Expanding the Parametric Domain
The Monterrey Football Stadium & Custom Design Tools
Gil Akos & Ronnie Parsons - Studio Mode
In collaboration with the Populous design team, Studio Mode developed a custom model and digital design environment for a new football stadium in Monterrey, Mexico. This project involved the iterative development of the stadium’s overall form, skin, and associated surface geometry, including material break-lines and “gilled” apertures. The unique challenges presented by the design objectives suggested the development of a parametric yet easily adaptable model to be used by the in-house design team for the schematic through design development phases. In order to facilitate the use of a non-restrictive design tool while maintaining precise control over both fixed and yet undefined constraints, we utilized and further customized Grasshopper, a freely distributed parametric plug-in for Rhinoceros.
The project was undertaken in three phases allowing a concurrent development of both the stadium geometry and the design environment in which the parametric model would be interfaced.
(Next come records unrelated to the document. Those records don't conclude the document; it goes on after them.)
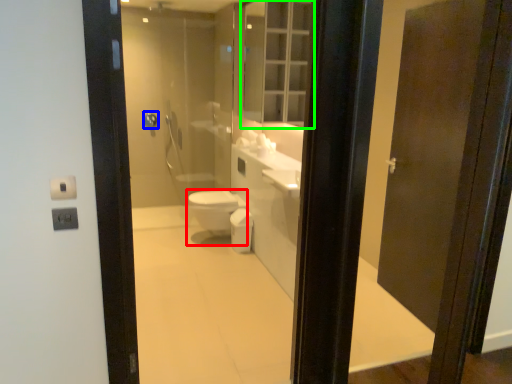
Question: Which object is positioned farthest from bidet (highlighted by a red box)? Select from towel bar (highlighted by a blue box) and medicine cabinet (highlighted by a green box).

Choices:
 (A) towel bar
 (B) medicine cabinet

Answer: (A)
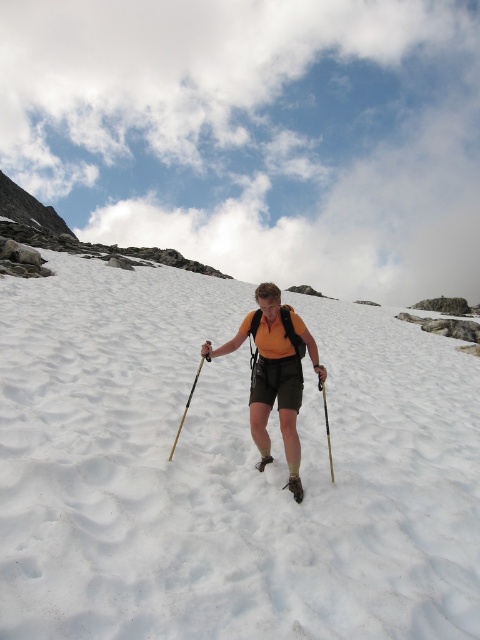
Question: Which of the following is the farthest from the observer?

Choices:
 (A) (202, 356)
 (B) (460, 481)

Answer: (B)

Question: Can you confirm if orange fabric shorts at center is smaller than black plastic ski pole at center?

Choices:
 (A) yes
 (B) no

Answer: (B)

Question: Which of these objects is positioned farthest from the white powdery snow at center?

Choices:
 (A) wooden ski pole at center
 (B) orange fabric shorts at center

Answer: (A)

Question: Does white powdery snow at center appear under black plastic ski pole at center?

Choices:
 (A) yes
 (B) no

Answer: (B)

Question: Which of the following is the closest to the observer?

Choices:
 (A) (323, 397)
 (B) (194, 378)
 (C) (300, 364)

Answer: (C)

Question: Does orange fabric shorts at center have a smaller size compared to black plastic ski pole at center?

Choices:
 (A) no
 (B) yes

Answer: (A)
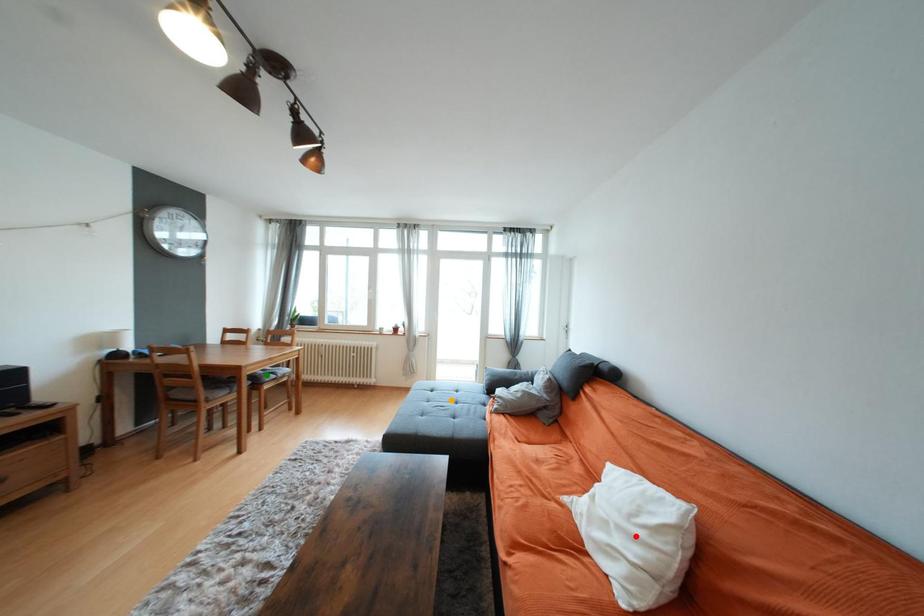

As the design team further refined the overall geometry, new information from the skin and structural engineering teams that impacted the design was able to quickly and efficiently be assimilated into the parametric model. While new technical strategies of including those constraints were necessary in order to address the changing design of the stadium, each development of the parametric domain was necessarily tempered by the usability concerns of the fast-moving design team. The controls of the model included both abstract numeric sliders as well as driver curves based in a 1:1 metric, relating the stadium geometry directly to its parametric definitions. In accessing the openNURBS library of Rhinoceros through the creation of scripted nodes in VisualBasic DotNet, we were able to create a fully dynamic parametric model and extend its potential for design. Our developmental methodologies for the model, while empowered by the parametric platform, required the use of these custom and scripted nodes to meet the team’s design agenda. Thus, the extension and resulting adaptability of Grasshopper were of utmost importance in maintaining usability by the design team while enabling the production of a desired geometrical form.
It is our supposition that the extension of a parametric environment and consequent expansion of design parameters offers us as designers a robust model for the development of design scenarios. Furthermore, we propose that the design objectives in this project could not have been achieved without the parallel development of the project and model by separate entities, which exemplifies in itself a parametric mode of designing.